Where do our missing socks go? Readers find out in our children’s series, The SOCKKIDS. We follow the Socker family through many adventures; from encountering the slobbery mouth of the family dog to meeting Santa as he comes down the chimney on Christmas Eve to helping a fireman save a baby to the most shy Socker going to the school dance for the first time. Thanks to the time-travel opportunities afforded by the spin cycle of the washer, they learn about some of the most important humans in the world. Children two and up and their parents will be drawn to the diversity of the family and the universal and timeless lessons they teach: don’t be afraid of new experiences; treat others as you would like to be treated, and of course, beware of the spin cycle!

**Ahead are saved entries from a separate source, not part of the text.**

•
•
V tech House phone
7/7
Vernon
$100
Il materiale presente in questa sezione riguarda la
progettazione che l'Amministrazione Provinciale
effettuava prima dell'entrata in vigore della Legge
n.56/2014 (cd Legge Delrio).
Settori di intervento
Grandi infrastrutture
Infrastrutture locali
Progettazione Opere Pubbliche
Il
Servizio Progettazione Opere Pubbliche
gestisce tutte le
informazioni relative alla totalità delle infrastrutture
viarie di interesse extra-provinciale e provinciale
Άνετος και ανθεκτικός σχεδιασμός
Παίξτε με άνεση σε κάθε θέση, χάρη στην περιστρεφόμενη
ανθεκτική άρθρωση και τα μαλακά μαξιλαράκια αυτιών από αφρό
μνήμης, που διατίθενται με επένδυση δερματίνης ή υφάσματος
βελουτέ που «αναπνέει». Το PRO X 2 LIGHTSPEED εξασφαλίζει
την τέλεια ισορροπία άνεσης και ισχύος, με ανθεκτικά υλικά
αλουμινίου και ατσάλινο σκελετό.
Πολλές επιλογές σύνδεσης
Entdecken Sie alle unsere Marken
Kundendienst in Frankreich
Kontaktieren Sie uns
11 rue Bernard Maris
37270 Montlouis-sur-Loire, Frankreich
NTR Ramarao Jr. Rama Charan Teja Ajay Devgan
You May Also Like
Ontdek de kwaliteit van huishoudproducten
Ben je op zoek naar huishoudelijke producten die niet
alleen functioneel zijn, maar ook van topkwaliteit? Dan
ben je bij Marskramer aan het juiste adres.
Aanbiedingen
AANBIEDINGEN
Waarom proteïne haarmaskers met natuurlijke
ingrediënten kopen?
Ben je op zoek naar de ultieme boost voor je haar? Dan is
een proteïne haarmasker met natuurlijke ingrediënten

"I love the creativity of the story as well as the many lessons that can be discussed after reading this, including President Lincoln and what he stood for. (I enjoy books that allow you to start a dialog with children who read them, and this book does not disappoint.) The book is easy to read, which makes it appealing because children can read it with an adult or on their own. I even giggled a few times while reading this, and any story that can put a smile on someone's face has my approval!." ~ 5-Star Review from ksen, Amazon
"A unique, well written, highly creative story, bringing socks to life in this sweet tale of a family of socks who time travel through the washing machine. Laundry never sounded so colorful and fun, with the added bonus of teaching children about history in an amusing, loveable and magical way. Intertwining well developed characters, plus a real historical figure (Abraham Lincoln) in a story that will not only introduce children to this president, but also teaches them what Lincoln stood for, and the lessons that will resonate with adults so they may be able to share this time in history with a young child (children) in their life, creating reading memories they will always treasure. The SockKids is beautifully illustrated, colorful and the cute Socker images will bring a smile to your face, and the dialogue is sure to elicit laughter from both the reader and the child. " ~ 5-Star review from Selena Robins, Amazon
"The SockKids Meet Lincoln is a fun way to introduce young kids to an important historical period and figure. The tone is lighthearted yet informative--perfect for the target age group. I found myself chuckling along too! I've always wondered where my socks went when they disappeared..." ~ 5-Star review from A. MacLean, Amazon
"This is an adorable story with a wonderful message. I loved the illustrations, so colorful, every child will love these pictures and love this story. We all have lost socks in the washing machine and how cute to picture them talking to each other. I also loved the journey to Lincoln and how it didn't matter to him what color the socks were, his didn't match, a hidden message which you will have to read the story to find out what all that means. I hope to see many other wonderful sockkids adventures from Mr. Sullivan. I would give this more than 5 stars!" ~ 5-Star review from Cynthia A. Springsteen, Amazon
About The Authors: Michael John Sullivan & Susan PetroneMICHAEL JOHN SULLIVAN
Michael John Sullivan is the creator of the SockKids. Constantly searching for his socks, he wondered whether the missing foot comforters had found another pair of feet to warm. Before his interest in socks, Sullivan started writing his first novel while homeless, riding a NYC subway train at night. Sullivan returned to his subway notes in 2007 and began writing Necessary Heartbreak: A Novel of Faith and Forgiveness (Simon & Schuster, Gallery Books imprint). Library Journal named Necessary Heartbreak one of the year’s best in 2010. His second novel, Everybody’s Daughter (Fiction Studio Books, 2012) was named one of the best books of 2012 by TheExaminer.com. Sullivan has written articles about the plight of homelessness for CNN.com, The Washington Post.com, Beliefnet.com, the Huffington Post, and America Online’s Patch.com service.SUSAN PETRONE
Susan Petrone’s short fiction has been published by Glimmer Train, Featherproof Books, The Cleveland Review, Muse, Conclave, and Whiskey Island. Her first novel, A Body at Rest, was published in 2009 (Drinian Press). Her short story, Monster Jones Wants to Creep You Out (Conclave,2010) was nominated for a 2011 Pushcart Prize. She also writes about her beloved Cleveland Indians at ItsPronouncedLajaway.com for ESPN.com’s SweetSpot network. In addition, she is a regular contributor to Cool Cleveland.com.